Travel directions and the ability to order anything from a taxi to a pizza is in your pocket or pocketbook. When was the last time you fumbled with a crumpled-up 2-foot paper map? There are now millions of apps that make our lives easier and more productive. People who previously could not afford a computer can now afford to put a supercomputer in their pocket or pocketbook.
Your business depends on your mobile capabilities. Mobile apps have saved me many times when sending a critical mass notification to employees during a crisis event from a donut shop or library to thousands of employees. As our technology becomes exponentially more powerful our
devices become smaller. They are already tiny enough to be woven into our clothing, imbedded in our skin and swallowed in blue-tooth enabled pills. We will discuss the benefits of these products and learn who is making them in other technology related posts on Ultimate Business Continuity.
Think about how fast miniaturization has shrunk our computers. A few short years ago, we all had similar beige desktop computers that were anchored to our desks. Yes, every desktop had to be beige and it had to be tethered to a desk. When Osborne and Compaq released ‘luggables’ (35
pound ‘portable’ computers) it was both a breakthrough and a back-breaker. I remember going on vacation with a luggable and a suitcase full of 500-page technology text books – total weight over 50 pounds! The luggable still had to be plugged into a wall socket or it was just an expensive
workout weight. It would have taken a car battery to power it, and yes that experiment crossed my mind briefly.
Currently we can easily carry thousands of times more computing power using mobile devices weighing ounces, not pounds. I will not insult these devices by calling them mobile phones as they do so much more. In addition to a mobile device, you can bring along thousands of books, documentsand magazines on an eReader.
Internet of Things (IOT):
IOT gets me extremely excited. It consists of billions of value-laden smart sensor enabled devices that allow us a deeper understanding of the world, whether it’s for health, sports, entertainment, or business. It is a game changer for innovative organizations.

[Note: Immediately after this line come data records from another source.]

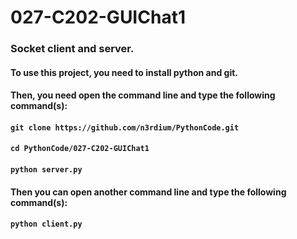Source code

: # 027-C202-GUIChat1

### Socket client and server.

#### To use this project, you need to install python and git.
#### Then, you need open the command line and type the following command(s):
#### `git clone https://github.com/n3rdium/PythonCode.git`
#### `cd PythonCode/027-C202-GUIChat1`
#### `python server.py`

#### Then you can open another command line and type the following command(s):
#### `python client.py`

IOT opens up a world in which digital and physical elements connect and gather information in real-time to predict circumstances, prevent problems, and create immense opportunities and benefits for our society.
Internet connectivity and smart sensors are being integrated into industrial processes, transportation routes, workforce practices, buildings and every type of operational system. This is improving and revolutionizing the efficiency, productivity, and effectiveness of individuals, businesses and
governments. The Internet of Things – or the Internet of Everything – is transforming the way we work and play in today’s world.

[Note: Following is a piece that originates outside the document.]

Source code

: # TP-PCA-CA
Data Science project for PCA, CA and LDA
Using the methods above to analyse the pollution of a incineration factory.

Application Programming Interface (API’s):
I strongly feel API’s belong on this list of critical technologies. They are the connectors that allow us to mash and mesh systems and data. They allow machines to talk to other machines. They provide the ‘sum is greater than the parts’ building blocks we need to create simple and complex systems.
They enable you to connect applications to provide customer delight and create an infinite number of innovative solutions. API’s have so many benefits for business continuity, critical event management, safety and security. I like to use the analogy of snapping together Lego blocks or Tinker toys to create amazing structures.
By the way, if you have a child that loves building with Legos or other such blocks, it is an excellent sign of good things to come. I speak from experience as the proud dad of my favorite professional software developer, engineer, technologist and son. He was a Lego master builder.
As a bonus, in ‘The Internet of Everything’ post, I share some amazing new
middle-ware tools that make using APIs as easy as inputting a few pieces of information and snapping systems and physical devices together in minutes. It is magic and no technical skills are required to do it. How cool is that!
I hope you are ready to Digitally Rock the World!